→ **Task prompt**:
Reproduce, character for character, the lines below from the first through the one with "## Development server". Leave pictures out.

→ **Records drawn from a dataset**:
**********

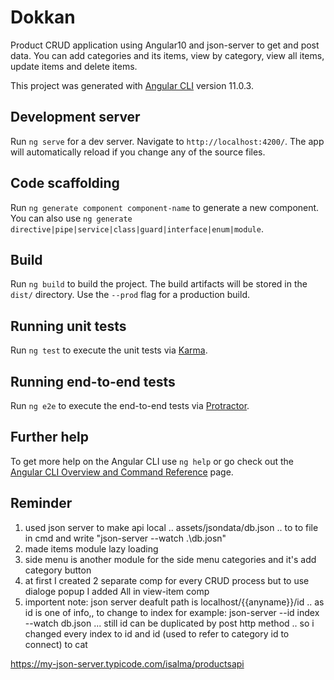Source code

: # Dokkan

Product CRUD application using Angular10 and json-server to get and post data.
You can add categories and its items, view by category, view all items, update items and delete items.

This project was generated with [Angular CLI](https://github.com/angular/angular-cli) version 11.0.3.

## Development server

Run `ng serve` for a dev server. Navigate to `http://localhost:4200/`. The app will automatically reload if you change any of the source files.

## Code scaffolding

Run `ng generate component component-name` to generate a new component. You can also use `ng generate directive|pipe|service|class|guard|interface|enum|module`.

## Build

Run `ng build` to build the project. The build artifacts will be stored in the `dist/` directory. Use the `--prod` flag for a production build.

## Running unit tests

Run `ng test` to execute the unit tests via [Karma](https://karma-runner.github.io).

## Running end-to-end tests

Run `ng e2e` to execute the end-to-end tests via [Protractor](http://www.protractortest.org/).

## Further help

To get more help on the Angular CLI use `ng help` or go check out the [Angular CLI Overview and Command Reference](https://angular.io/cli) page.


## Reminder
1. used json server to make api local .. assets/jsondata/db.json .. to to file in cmd and write "json-server --watch .\db.josn"
2. made items module lazy loading
3. side menu is another module for the side menu categories and it's add category button
4. at first I created 2 separate comp for every CRUD process but to use dialoge popup I added All in view-item comp 
5. importent note: json server deafult path is localhost/{{anyname}}/id .. as id is one of info,, to change to index for example: json-server --id index --watch db.json ... still id can be duplicated by post http method .. so i changed every index to id and id (used to refer to category id to connect) to cat

https://my-json-server.typicode.com/isalma/productsapi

**********

→ **Solution for this exercise**:
Source code

: # Dokkan

Product CRUD application using Angular10 and json-server to get and post data.
You can add categories and its items, view by category, view all items, update items and delete items.

This project was generated with [Angular CLI](https://github.com/angular/angular-cli) version 11.0.3.

## Development server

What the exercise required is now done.